①  超低用量:くも膜下モルヒネ≦0.05㎎ 硬膜外モルヒネ≦1㎎

通常の術後管理、モニタリングでOK

ただし鎮痛効果が不十分となりやすいため、multimodal analgesiaとの併用を推奨

②  低用量:くも膜下モルヒネ0.05-0.15㎎ 硬膜外モルヒネ1-3㎎

通常のモニタリングに加え、2時間ごとの呼吸数と鎮静度の評価を12時間継続

③  高用量:くも膜下モルヒネ>0.15㎎ 硬膜外モルヒネ>3㎎

ASA/ASRAガイドラインに則る。

1時間ごとに呼吸数と鎮静度の評価を12時間継続、次の12時間は2時間ごとに監視

パルスオキシメトリやカプノグラフィなどのモニタリングを加えることを考慮

B.  リスクファクターのある患者

患者リスク:心肺合併症、BMI≧40、OSA、慢性オピオイドユーザー、高血圧

周術期リスク:全身麻酔での帝王切開、PACUでの低酸素イベントがあった、IV-オピオイドも併施されている、術中あるいは術後に鎮静薬(ベンゾジアゼピンや抗ヒスタミン薬など)が投与されている、妊娠高血圧腎症(子癇前症)でマグネシウムが投与されている。

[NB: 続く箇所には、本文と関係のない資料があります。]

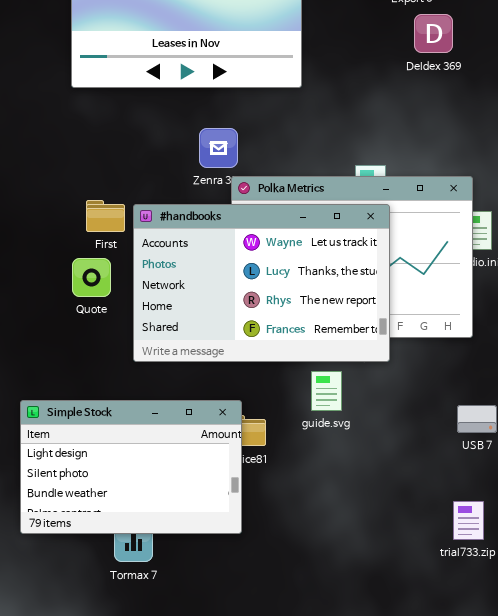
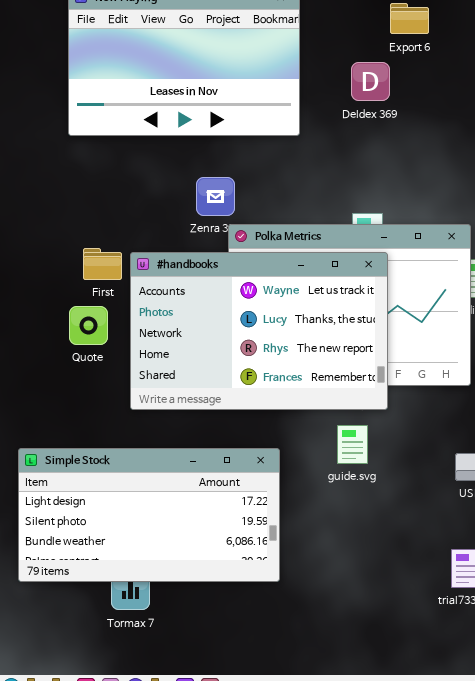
Deldex 369: [414,14,453,53] -> [351,62,390,101], moved
guide.svg: [311,371,342,411] -> [337,425,368,464], moved
Simple Stock: [20,400,242,534] -> [18,448,280,582], resized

以上のリスクを有する患者では、まずはモルヒネのくも膜下投与の是非を検討する。投与する場合は、術後のモニタリングは、ASA/ASRAガイドラインに則る。

 

モルヒネの投与量は、鎮痛時間と副作用のバランス、およびNSAIDsやAPAP、局所麻酔薬による区域麻酔などを用いたmultimodal analgesiaを考慮すると、低用量の0.1mg程度が至適量と思われますので、呼吸数と鎮静度の評価の術後指示は必要となるでしょう。